* Work to be completed
Your job is to print the listing exactly.
━━━ Material to process ━━━
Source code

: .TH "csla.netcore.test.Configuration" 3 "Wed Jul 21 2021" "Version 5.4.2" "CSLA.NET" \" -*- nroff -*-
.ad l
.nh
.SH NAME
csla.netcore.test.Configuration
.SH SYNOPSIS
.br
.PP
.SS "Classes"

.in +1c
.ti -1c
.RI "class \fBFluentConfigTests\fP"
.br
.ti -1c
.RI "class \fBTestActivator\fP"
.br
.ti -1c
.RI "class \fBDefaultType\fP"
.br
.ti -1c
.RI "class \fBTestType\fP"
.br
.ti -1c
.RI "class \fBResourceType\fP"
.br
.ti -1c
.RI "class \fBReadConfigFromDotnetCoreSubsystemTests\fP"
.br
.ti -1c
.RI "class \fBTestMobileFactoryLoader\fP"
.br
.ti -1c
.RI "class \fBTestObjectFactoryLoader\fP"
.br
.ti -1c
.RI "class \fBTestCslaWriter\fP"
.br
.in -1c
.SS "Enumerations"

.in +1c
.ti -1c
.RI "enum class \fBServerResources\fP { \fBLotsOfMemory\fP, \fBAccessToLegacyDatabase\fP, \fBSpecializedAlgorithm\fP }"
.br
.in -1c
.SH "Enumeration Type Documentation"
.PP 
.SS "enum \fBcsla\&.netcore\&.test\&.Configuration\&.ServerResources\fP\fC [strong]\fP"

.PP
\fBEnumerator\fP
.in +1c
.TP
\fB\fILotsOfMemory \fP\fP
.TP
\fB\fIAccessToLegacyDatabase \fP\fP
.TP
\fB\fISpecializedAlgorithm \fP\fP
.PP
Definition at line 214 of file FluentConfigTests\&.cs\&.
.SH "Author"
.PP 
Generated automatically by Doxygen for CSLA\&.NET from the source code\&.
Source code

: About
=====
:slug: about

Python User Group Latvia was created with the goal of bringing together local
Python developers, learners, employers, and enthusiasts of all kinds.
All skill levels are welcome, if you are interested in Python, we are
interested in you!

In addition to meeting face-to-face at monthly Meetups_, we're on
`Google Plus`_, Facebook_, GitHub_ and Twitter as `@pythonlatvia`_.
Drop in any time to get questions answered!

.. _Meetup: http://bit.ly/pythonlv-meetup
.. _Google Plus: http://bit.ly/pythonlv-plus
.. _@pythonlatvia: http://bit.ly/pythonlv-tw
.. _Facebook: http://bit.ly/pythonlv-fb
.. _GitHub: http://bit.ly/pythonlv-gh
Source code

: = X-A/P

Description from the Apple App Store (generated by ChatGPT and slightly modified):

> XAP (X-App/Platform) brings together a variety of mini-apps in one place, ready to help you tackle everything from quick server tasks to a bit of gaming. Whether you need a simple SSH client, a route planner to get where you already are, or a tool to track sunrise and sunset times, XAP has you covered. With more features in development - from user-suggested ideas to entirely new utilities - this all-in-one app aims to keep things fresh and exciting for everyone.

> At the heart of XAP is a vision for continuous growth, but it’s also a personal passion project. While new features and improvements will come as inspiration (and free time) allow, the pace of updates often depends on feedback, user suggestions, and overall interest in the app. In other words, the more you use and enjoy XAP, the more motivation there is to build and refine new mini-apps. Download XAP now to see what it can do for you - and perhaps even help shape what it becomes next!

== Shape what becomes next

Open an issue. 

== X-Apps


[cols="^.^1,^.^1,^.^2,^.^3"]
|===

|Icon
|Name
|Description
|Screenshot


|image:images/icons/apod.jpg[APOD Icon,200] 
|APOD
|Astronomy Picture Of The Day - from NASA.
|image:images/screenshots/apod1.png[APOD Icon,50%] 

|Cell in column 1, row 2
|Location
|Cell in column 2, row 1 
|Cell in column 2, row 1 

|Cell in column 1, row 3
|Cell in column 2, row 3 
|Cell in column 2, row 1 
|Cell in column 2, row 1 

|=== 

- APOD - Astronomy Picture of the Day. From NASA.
━━━
* Response area
Source code

: .TH "csla.netcore.test.Configuration" 3 "Wed Jul 21 2021" "Version 5.4.2" "CSLA.NET" \" -*- nroff -*-
.ad l
.nh
.SH NAME
csla.netcore.test.Configuration
.SH SYNOPSIS
.br
.PP
.SS "Classes"

.in +1c
.ti -1c
.RI "class \fBFluentConfigTests\fP"
.br
.ti -1c
.RI "class \fBTestActivator\fP"
.br
.ti -1c
.RI "class \fBDefaultType\fP"
.br
.ti -1c
.RI "class \fBTestType\fP"
.br
.ti -1c
.RI "class \fBResourceType\fP"
.br
.ti -1c
.RI "class \fBReadConfigFromDotnetCoreSubsystemTests\fP"
.br
.ti -1c
.RI "class \fBTestMobileFactoryLoader\fP"
.br
.ti -1c
.RI "class \fBTestObjectFactoryLoader\fP"
.br
.ti -1c
.RI "class \fBTestCslaWriter\fP"
.br
.in -1c
.SS "Enumerations"

.in +1c
.ti -1c
.RI "enum class \fBServerResources\fP { \fBLotsOfMemory\fP, \fBAccessToLegacyDatabase\fP, \fBSpecializedAlgorithm\fP }"
.br
.in -1c
.SH "Enumeration Type Documentation"
.PP 
.SS "enum \fBcsla\&.netcore\&.test\&.Configuration\&.ServerResources\fP\fC [strong]\fP"

.PP
\fBEnumerator\fP
.in +1c
.TP
\fB\fILotsOfMemory \fP\fP
.TP
\fB\fIAccessToLegacyDatabase \fP\fP
.TP
\fB\fISpecializedAlgorithm \fP\fP
.PP
Definition at line 214 of file FluentConfigTests\&.cs\&.
.SH "Author"
.PP 
Generated automatically by Doxygen for CSLA\&.NET from the source code\&.
Source code

: About
=====
:slug: about

Python User Group Latvia was created with the goal of bringing together local
Python developers, learners, employers, and enthusiasts of all kinds.
All skill levels are welcome, if you are interested in Python, we are
interested in you!

In addition to meeting face-to-face at monthly Meetups_, we're on
`Google Plus`_, Facebook_, GitHub_ and Twitter as `@pythonlatvia`_.
Drop in any time to get questions answered!

.. _Meetup: http://bit.ly/pythonlv-meetup
.. _Google Plus: http://bit.ly/pythonlv-plus
.. _@pythonlatvia: http://bit.ly/pythonlv-tw
.. _Facebook: http://bit.ly/pythonlv-fb
.. _GitHub: http://bit.ly/pythonlv-gh
Source code

: = X-A/P

Description from the Apple App Store (generated by ChatGPT and slightly modified):

> XAP (X-App/Platform) brings together a variety of mini-apps in one place, ready to help you tackle everything from quick server tasks to a bit of gaming. Whether you need a simple SSH client, a route planner to get where you already are, or a tool to track sunrise and sunset times, XAP has you covered. With more features in development - from user-suggested ideas to entirely new utilities - this all-in-one app aims to keep things fresh and exciting for everyone.

> At the heart of XAP is a vision for continuous growth, but it’s also a personal passion project. While new features and improvements will come as inspiration (and free time) allow, the pace of updates often depends on feedback, user suggestions, and overall interest in the app. In other words, the more you use and enjoy XAP, the more motivation there is to build and refine new mini-apps. Download XAP now to see what it can do for you - and perhaps even help shape what it becomes next!

== Shape what becomes next

Open an issue. 

== X-Apps


[cols="^.^1,^.^1,^.^2,^.^3"]
|===

|Icon
|Name
|Description
|Screenshot


|image:images/icons/apod.jpg[APOD Icon,200] 
|APOD
|Astronomy Picture Of The Day - from NASA.
|image:images/screenshots/apod1.png[APOD Icon,50%] 

|Cell in column 1, row 2
|Location
|Cell in column 2, row 1 
|Cell in column 2, row 1 

|Cell in column 1, row 3
|Cell in column 2, row 3 
|Cell in column 2, row 1 
|Cell in column 2, row 1 

|=== 

- APOD - Astronomy Picture of the Day. From NASA.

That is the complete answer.